The other thing that happened was that the toddler got the undivided attention of dad whenever he was at home, day and night.

Leavesandacorns · 11/12/2024 20:19

I have a pretty identical age gap and this took me right back to the early days- solidarity, it's a tough one!

I dealt with it by staying up half the night with the newborn for the first three months or so. We stayed downstairs and I held them while they slept, sang to them, stared at them... all the things I did with my first baby through the day.

This only worked because my husband took over wake-ups during the early hours and did breakfast with the toddler though.

It gets easier. I have a nearly four year old and a two year old and they love each other. We have lovely time all together and it's much easier to carve out one on one time for them both during daylight hours.

Christmaseason · 11/12/2024 20:23

One thing I haven't done is ventured out, maybe I should start taking toddler out again!! To her usual activities and park walks etc x

I did this and found it really helped, I was a member of a gym that had a crèche and remember booking my toddler in for an hour like I usually did and sitting in the cafe with my baby and a coffee. Obviously I realise things are lot more expensive now. I worked out which toddler groups worked with having two DC and which ones were a bit tricky and I went for walks too and went shopping too.

Babyboomtastic · 11/12/2024 20:34

Yes, honestly you've got to get out and about for everyone's sanity.

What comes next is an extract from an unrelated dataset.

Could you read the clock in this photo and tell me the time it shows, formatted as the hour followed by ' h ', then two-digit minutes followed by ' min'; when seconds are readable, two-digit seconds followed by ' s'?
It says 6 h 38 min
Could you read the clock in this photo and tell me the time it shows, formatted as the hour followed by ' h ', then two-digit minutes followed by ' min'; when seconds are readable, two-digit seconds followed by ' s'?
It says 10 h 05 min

Get up and out somewhere, home for lunch, nap and then some tv whilst it's cold and dark outside.

If baby doesn't like sling I wouldn't give up on it, I'd go and talk to whistling library for advice on different types of slings and also fit. Some people (I'm not saying this is necessarily the issue), don't tighten the sling enough because they're worried about hurting baby, and that can lead to the baby feeling insecure and unhappy compared with it being a snug hug. Some babies prefer their legs tucked up some of the legs out, some prefer a softer stretchy style wrap initially. You may never get there with a sling, but the rewards if you do are so awesome its worth persevering, especially for a second where you could do with having hands-free.

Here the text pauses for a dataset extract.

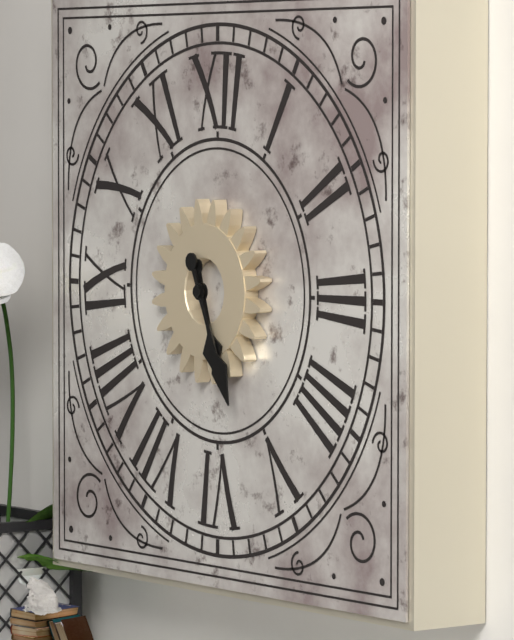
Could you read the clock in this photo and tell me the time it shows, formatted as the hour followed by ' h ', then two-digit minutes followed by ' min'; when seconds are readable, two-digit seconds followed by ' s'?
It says 5 h 26 min
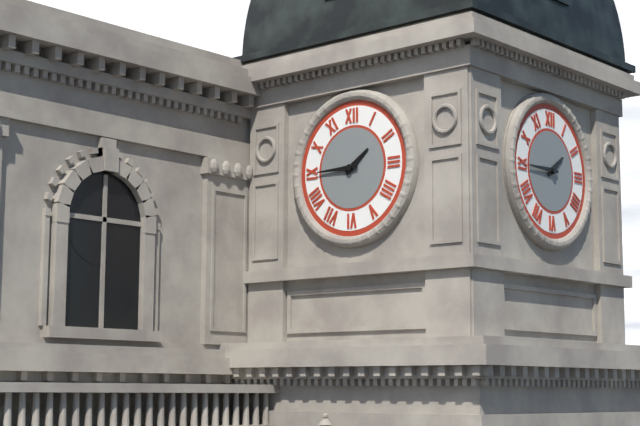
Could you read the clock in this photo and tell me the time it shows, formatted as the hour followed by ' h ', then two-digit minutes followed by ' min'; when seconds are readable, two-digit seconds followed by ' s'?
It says 1 h 45 min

Calliopespa · 11/12/2024 20:46

bakewellbride · 11/12/2024 20:03

Op I know this doesn't help you right now but just know that everything is going to be ok. My now 6 year old had loads of screen time while i breastfed his younger sister and I can assure you he is a happy and healthy 6 year old now, doing great at school etc. I struggled so much during my youngest's first year and was depressed and overwhelmed. But again the baby herself is unaffected. She tells me she loves me every day (now nearly 3) and we have an amazing bond.

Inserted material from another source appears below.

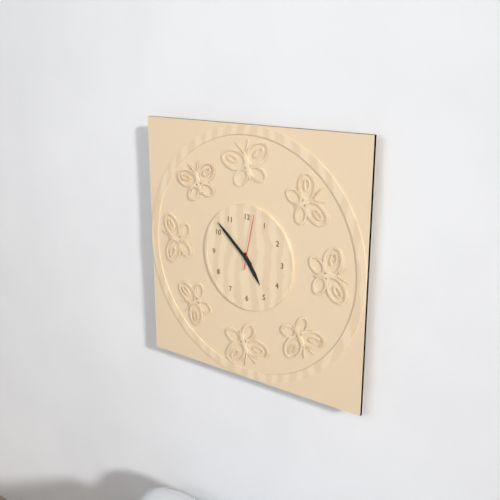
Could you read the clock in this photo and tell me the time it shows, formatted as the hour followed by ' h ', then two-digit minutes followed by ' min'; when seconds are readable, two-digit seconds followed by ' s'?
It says 4 h 52 min 02 s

What I'm trying to say is don't stress too much about screen time, activities or bonding. Just do your best to survive and it will all come good and get much easier. Flowers

Yes this op. The important thing is get through it as happily as possible. Our paediatrician liked dvds! He said provided an adult sits with them and talks about it here and there ( just inane stuff like “ oh look Thomas is getting tired isn’t he! He has to chug up that very steep hill”) it’s not really any different from a book. He said it’s a way of keeping them still and safe while you feed baby etc.